Cis and trans people alike will have extensive uses for body modification beyond genital sculpting. BodyMod magitech would have far-reaching implications, including:

- What does birth control look like in a world where a person can just remove their uterus for a few years until they want it back? How does pregnancy work in a world where external uteri almost certainly exist?

- If faces can be altered, by what method do people recognize each other in this world? Is it standard for people to wear name-tags? (If so, why not pronoun-tags as well?) How is identity theft prevented?

- What do lifespans look like in a world that can replace or regrow bodily organs? Can bodies be mended such that they don't wear out? Can old hearts and lungs and kidneys be infinitely replaced with new ones?

- How does society react to inevitable "mix-and-matching" of primary and secondary sexual characteristics? Every possible combination of genitals and chests will be explored by members of the populace! If society places controls on this, you have very likely written a dystopian government infringing upon human rights.

- How do people decorate themselves? When tattoos and piercings are reversible, do people experiment more than they already do now? To what extent can body modification expand the limits of a human body? Can people grow fur? wings? prehensile tails? horns? multiple penises? extra breasts?

- Sexual characteristics are big topics when we talk about body modification, but why stop there if the sky is the limit? People will branch out and alter their chins, noses, cheeks, lips, eyes, ears, arms, legs, fingers, toes, body hair, and every other possible bodily aspect. Where are the boundaries of this technology?

- How do social expectations of beauty change when anyone can be fat or thin, tall or short, frail or buff? Consider that if our current social beauty ideals are maintained, the author will need to justify why the far-flung future or misty realms of fantasy has the exact same prejudices as ours, or risk looking unimaginative!
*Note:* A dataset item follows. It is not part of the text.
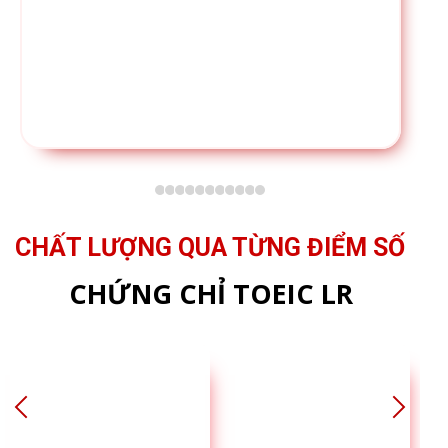
CHẤT LƯỢNG QUA TỪNG ĐIỂM SỐ
CHỨNG CHỈ TOEIC LR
- How are social biases enforced when people can change appearance at will? Is workplace discrimination viable if Violet can go to work presenting in a socially-privileged body, collect a higher paycheck in stealth mode, then shape-shift back to a more preferred body configuration when she goes home for the evening? Do social biases subtly shift to center ornamentation rather than bodily appearance?

- How do disabled people navigate this world? Are there "disability tourists" who use the BodyTron5000 to temporarily acquire disabilities in order to explore those lived experiences? Are mental illnesses treated differently than they are now? Is menstrual pain taken more seriously when everyone can experience it?
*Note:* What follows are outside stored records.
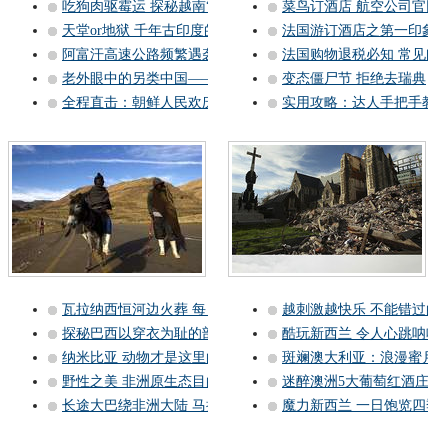
吃狗肉驱霉运 探秘越南“狗肉
菜鸟订酒店 航空公司官网
天堂or地狱 千年古印度的魔
法国游订酒店之第一印象 
阿富汗高速公路频繁遇袭堪称
法国购物退税必知 常见问
老外眼中的另类中国——张张震
变态僵尸节 拒绝去瑞典
全程直击：朝鲜人民欢庆建国
实用攻略：达人手把手教
瓦拉纳西恒河边火葬 每日25
越刺激越快乐 不能错过的
探秘巴西以穿衣为耻的部落
酷玩新西兰 令人心跳呐喊
纳米比亚 动物才是这里的主
斑斓澳大利亚：浪漫蜜月
野性之美 非洲原生态目的地
迷醉澳洲5大葡萄红酒庄 
长途大巴绕非洲大陆 马拉维
魔力新西兰 一日饱览四季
- How is society's understanding of race impacted if body modification options include skin color and/or physical features which are viewed as markers of race? (Be careful with race! I am white and cannot be an expert on this topic; if you incorporate racial modifications, hire sensitivity readers and listen to them.)

If all this seems very obvious and perhaps even a little strange for me to harp on, good! You're ahead of the game. I have read fiction by cis authors who wanted to make a statement on gender and ended up giving the characters inexplicable and world-breaking magitech without meaningful examination of how such capabilities would affect the larger setting. The result was extremely immersion-breaking.

All technology has a ripple effect on society. Once you go down the road of a petri-dish uterus, you're going to be faced with the question of hearts and lungs and even tonsils for people who need or want them.